Sie sind eine besondere Herausforderung, da sie – anders als die meisten Anrufer – mit rationalen Argumenten so gut wie nicht zu erreichen sind. Aids-Phobiker haben  panische Angst, sich mit HIV zu infizieren, auch in Situationen, in denen ein Infektionsrisiko so gut wie ausgeschlossen ist. Immer wieder konstruieren sie neue Szenarien, in denen vielleicht doch eine Übertragung möglich sein könnte. Sie lassen sich nur schwer und meist nicht dauerhaft beruhigen. Aids-Hypochonder gehen noch einen Schritt weiter: Sie sind felsenfest überzeugt, dass sie das Virus bereits haben. Davon lassen sie sich auch nicht durch wiederholte negative HIV-Tests abbringen.

„Bei Beratern lösen solche Anrufer unterschiedlichste Gefühle aus“, weiß Iris Hufnagel, Leiterin der Telefonberatergruppe bei der AIDS-Hilfe Frankfurt, zu berichten. „Die Palette reicht von Ungeduld über Genervtsein bis hin zu Wut und Aggression. Es gibt Ehrenamtler, die sind wieder aus der Beratung ausgeschieden, weil sie sich von solchen Anrufern überfordert fühlen. Andere fühlen sich schuldig, weil sie nicht wirklich helfen können“. Ein neues Schulungsangebot der Deutschen AIDS-Hilfe will hier Abhilfe schaffen.

Die eingebildete Krankheit schafft einen Schutzraum vor anderen Konflikten

In der eintägigen Schulung geht es darum, das Wesen der Hypochondrie und die  Psychodynamik bei Aids-Hypochondern zu verstehen. Mit der „eingebildeten Krankheit“ schaffen sie sich einen Entlastungsraum, der sie vor anderen Konflikten und Anforderungen schützt, denn als Kranke dürfen sie mit Schonung rechnen. Gegen alle guten Argumente und sämtliche Beruhigungsversuche klammern sie sich deshalb an „ihr Virus“. Zugleich aber haben sie extreme Angst vor ihm und wünschen sich nichts mehr, als dass ihre Beschwerden keine körperliche Ursache haben.

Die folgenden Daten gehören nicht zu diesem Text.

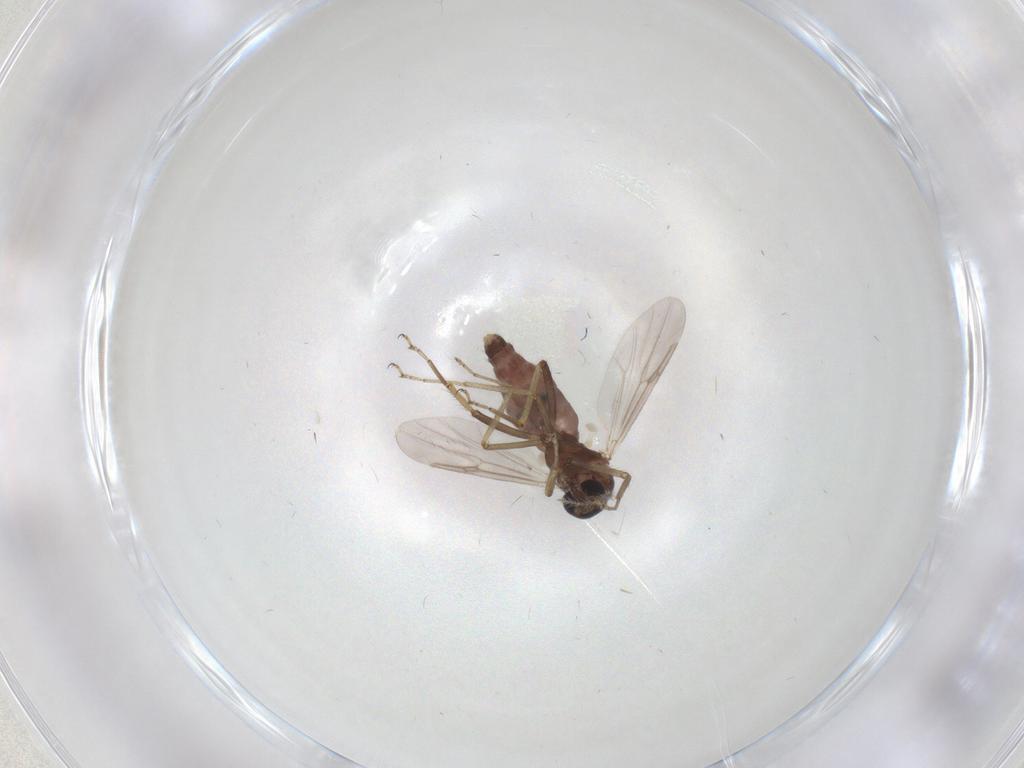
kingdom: Animalia
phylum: Arthropoda
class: Insecta
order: Diptera
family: Ceratopogonidae
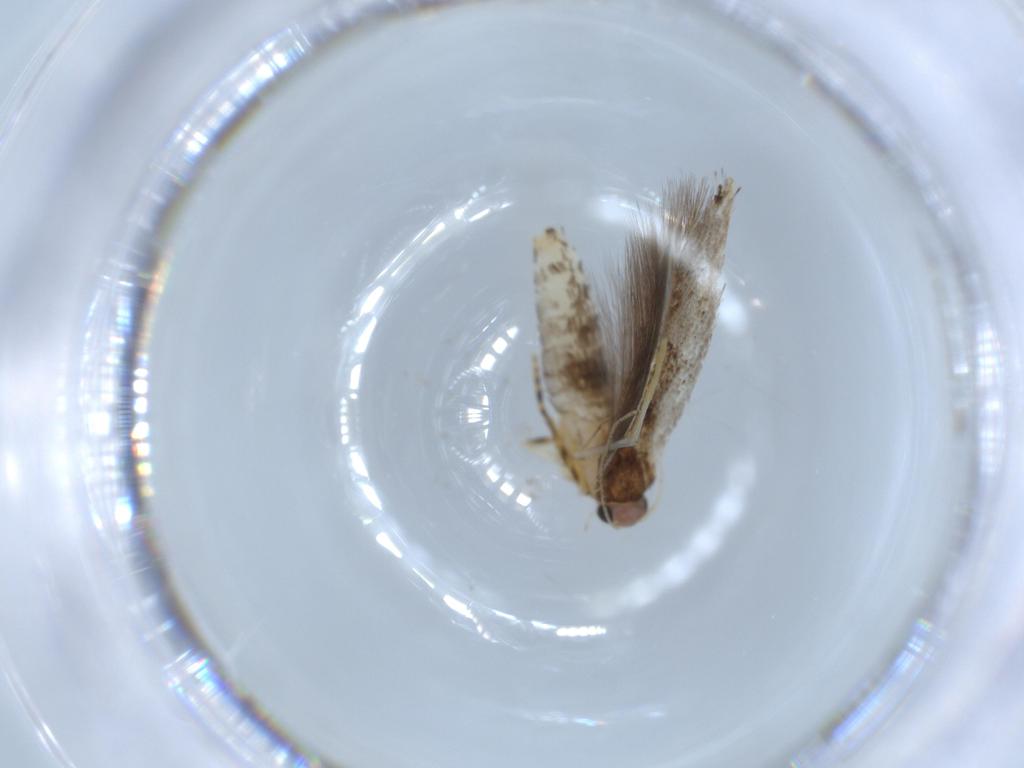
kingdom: Animalia
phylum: Arthropoda
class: Insecta
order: Lepidoptera
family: Tineidae
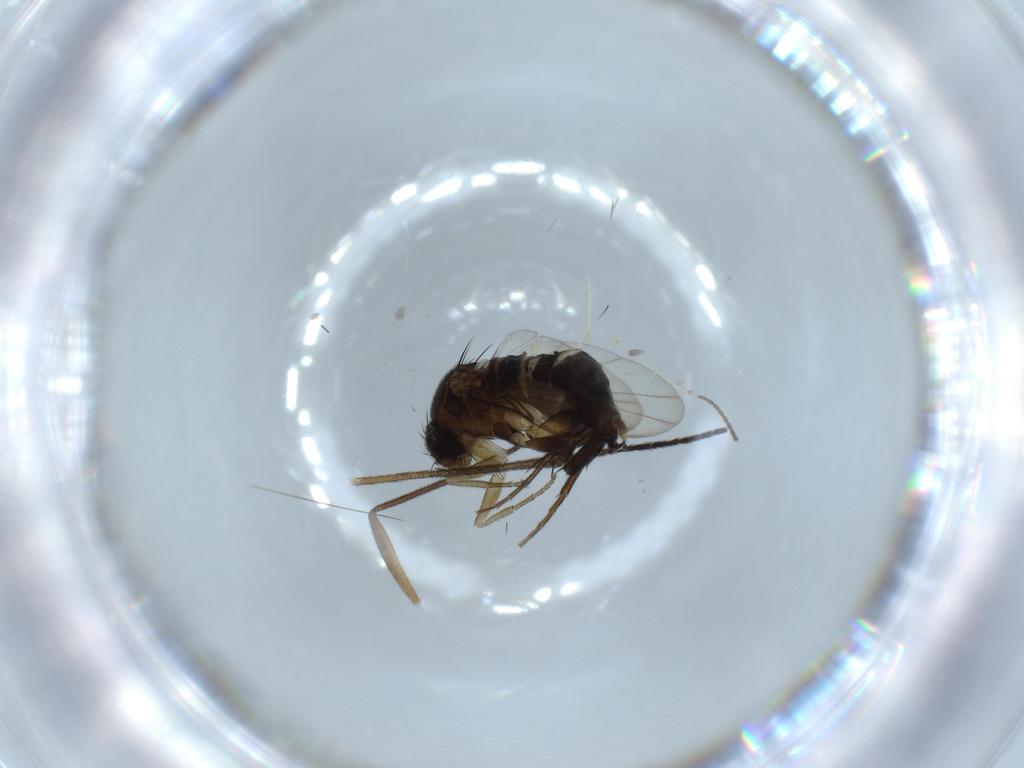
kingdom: Animalia
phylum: Arthropoda
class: Insecta
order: Diptera
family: Phoridae
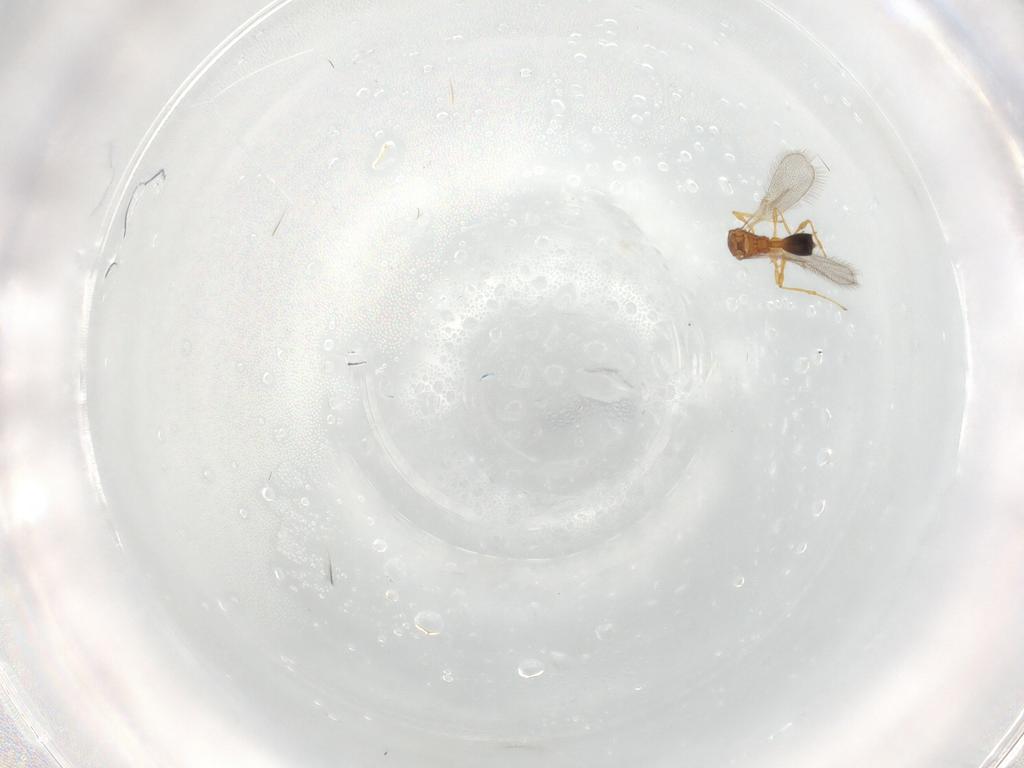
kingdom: Animalia
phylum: Arthropoda
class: Insecta
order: Hymenoptera
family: Diapriidae
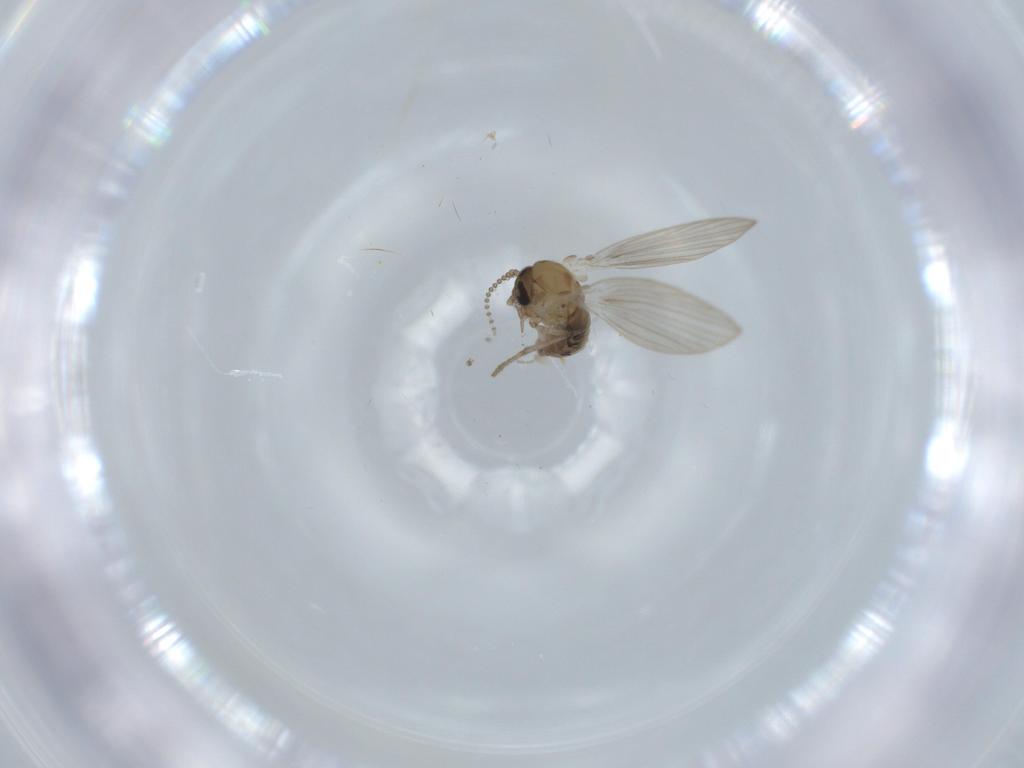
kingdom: Animalia
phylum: Arthropoda
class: Insecta
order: Diptera
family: Psychodidae
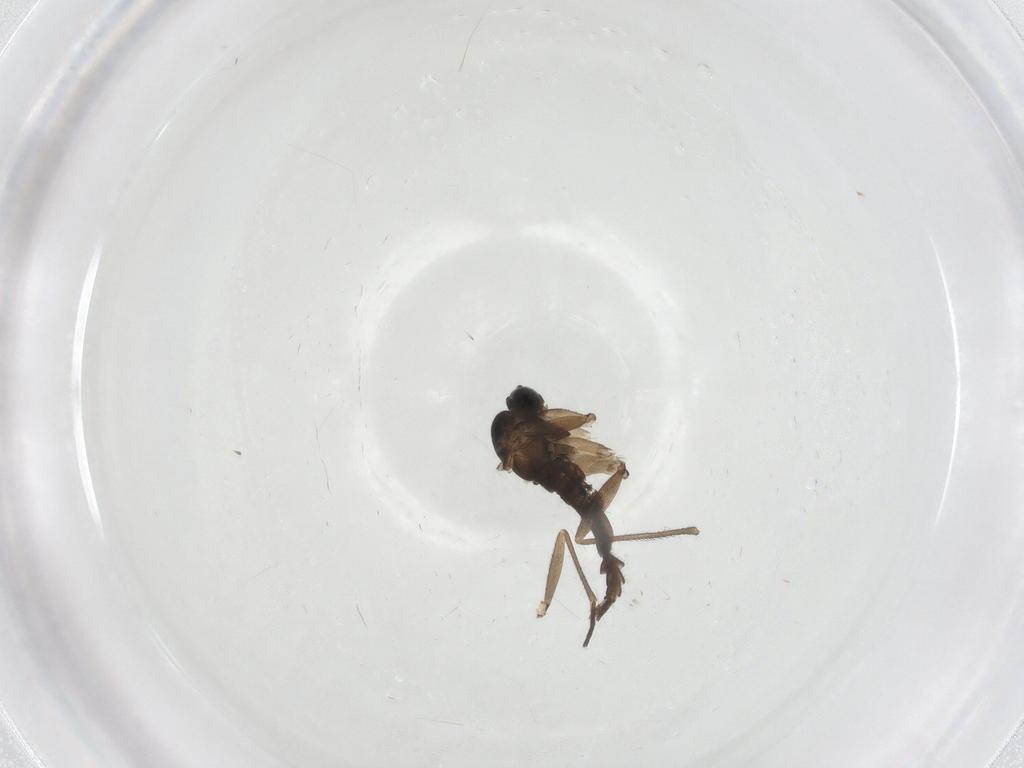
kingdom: Animalia
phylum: Arthropoda
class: Insecta
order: Diptera
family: Sciaridae
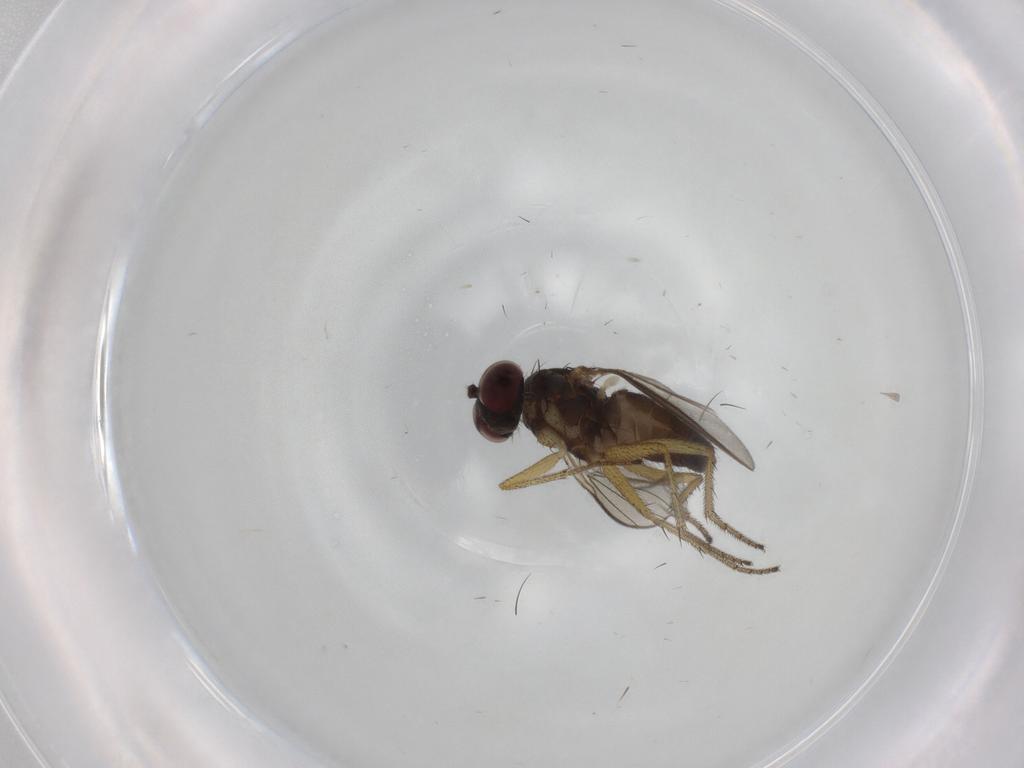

Berater geraten dadurch in ein Dilemma, denn eigentlich können sie bei Aids-Hypochondern nie „das Richtige“ tun. Diese schaffen es, auch erfahrene Berater zu verunsichern und sie mit ihren Ängsten und Zweifeln „anzustecken“. Zurück bleiben Hilflosigkeit, Ohnmacht und Frustration. „Wir müssen Beraterinnen und Beratern vermitteln, dass die Hypochondrie eine schwere seelische Störung ist, die sich in einem Telefongespräch nicht beeinflussen lässt. Allein dieses Wissen kann sie schon entlasten“, erklärt Karl Lemmen, DAH-Referent für Psychosoziales und Qualitätssicherung.

„Wir können ihnen lediglich zuhören und hoffen, dass sie dadurch etwas Erleichterung erfahren“

Zugleich gibt man den Schulungsteilnehmern Strategien mit auf den Weg, die den Umgang mit Aids-Hypochondern erleichtern. „Klare, knappe Infos geben und es dabei belassen“, lautet eine von ihnen. „Diese Anrufer kann man nicht überzeugen, dass sie nicht krank sind und ihre Aids-Angst daher unbegründet ist. Wir können ihnen lediglich zuhören und hoffen, dass sie dadurch etwas Erleichterung erfahren“, sagt Karl Lemmen, der die Schulung konzipiert hat. „Berater können allenfalls kleine Anstöße geben, indem sie das Gespräch weg von den Symptomen und hin zu den Ängsten des Anrufers lenken. Hilfreich kann auch ein vorsichtiger Hinweis auf die Möglichkeit einer Psychotherapie sein.“

Solche Strategien sind zwar hilfreich. Aber auch wenn man sie anwendet, bleibt das Gespräch mit Aids-Hypochondern anstrengend. Für Telefonberaterinnen und -berater ist es daher wichtig, Grenzen zu setzen, indem sie z. B. das Gespräch zeitlich befristen – und sich immer wieder bewusst zu machen, dass sie manchmal einfach nicht helfen können.